— Exercise brief —
State only the number of lines below where the word "down" is found.
── Provided material ──
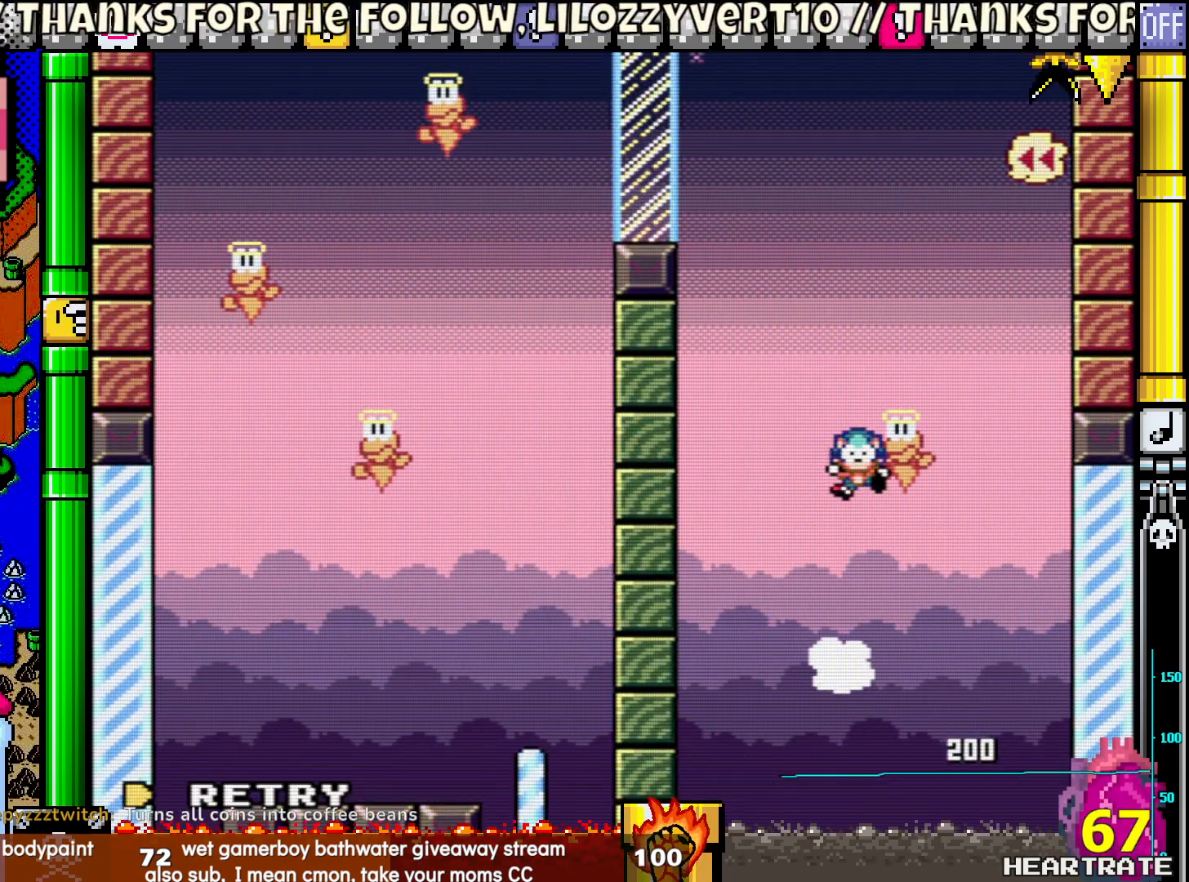
{"buttons": ["A"], "left_stick": "center", "right_stick": "center", "events": [[367, "A", "down"]]}
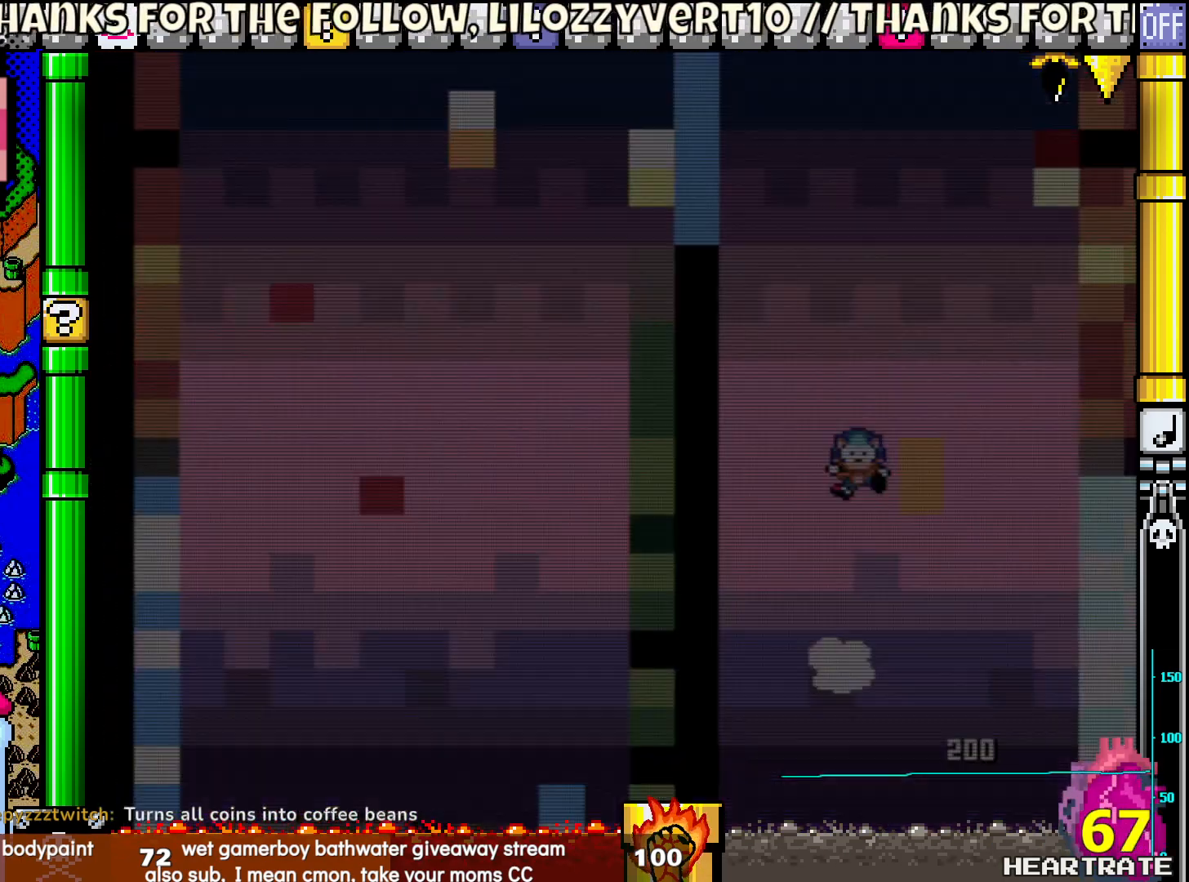
{"buttons": ["Y"], "left_stick": "center", "right_stick": "center", "events": [[133, "A", "up"], [383, "Y", "down"]]}
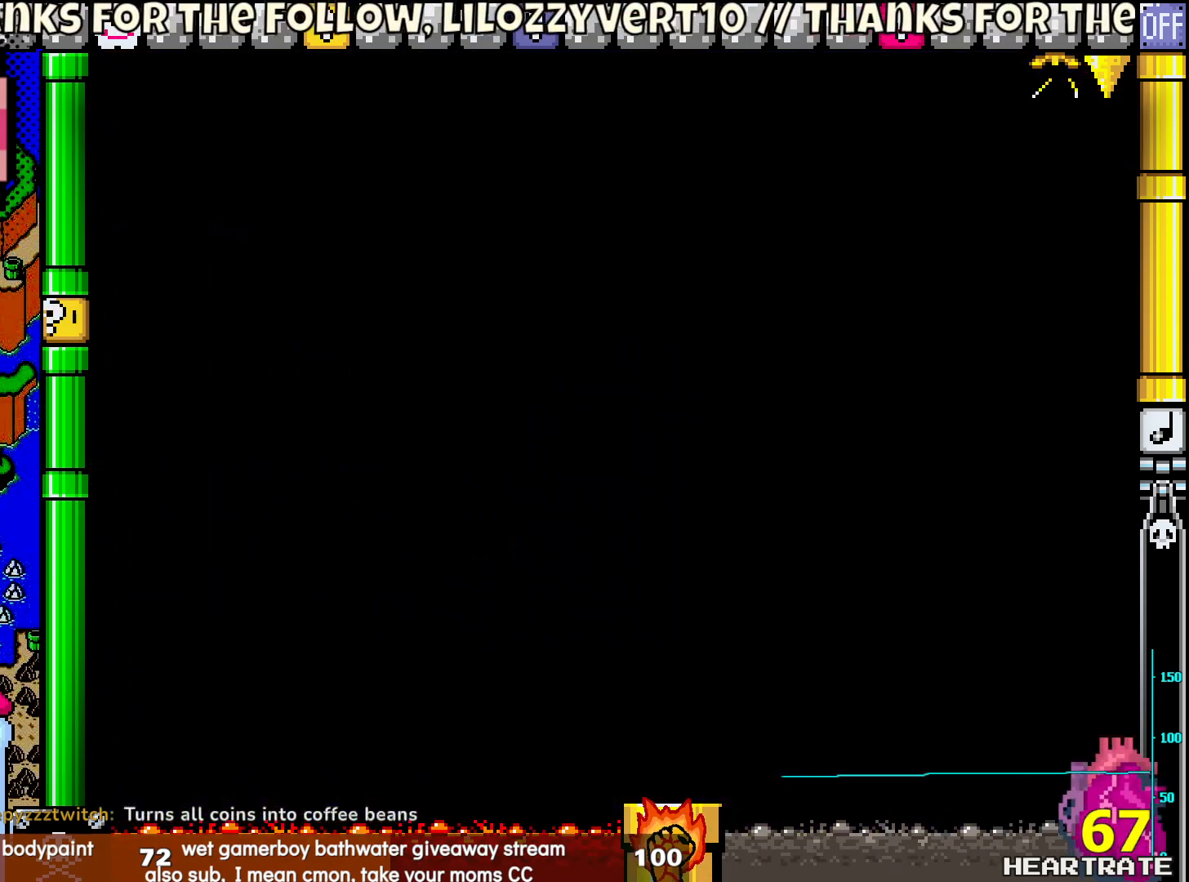
{"buttons": ["Y"], "left_stick": "center", "right_stick": "center", "events": []}
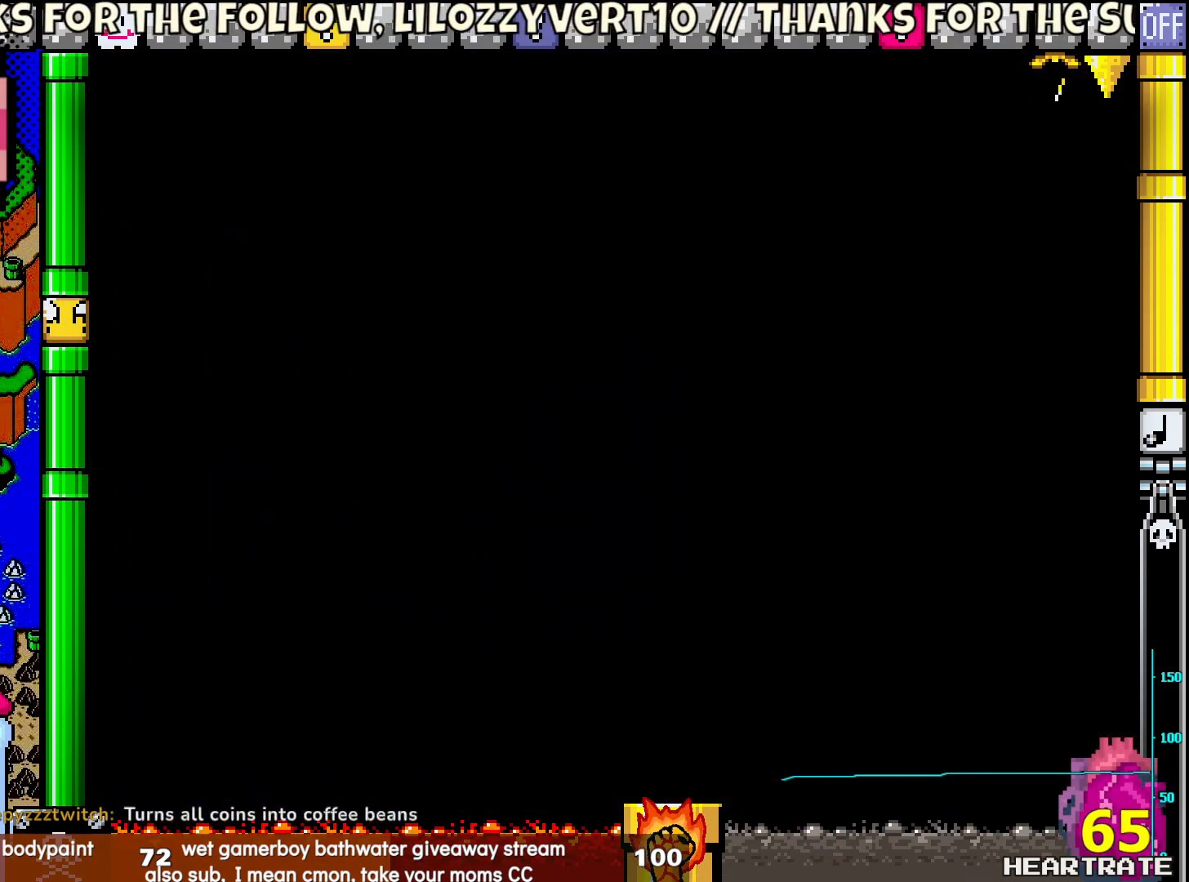
{"buttons": ["Y"], "left_stick": "center", "right_stick": "center", "events": []}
───
— Exercise solution —
2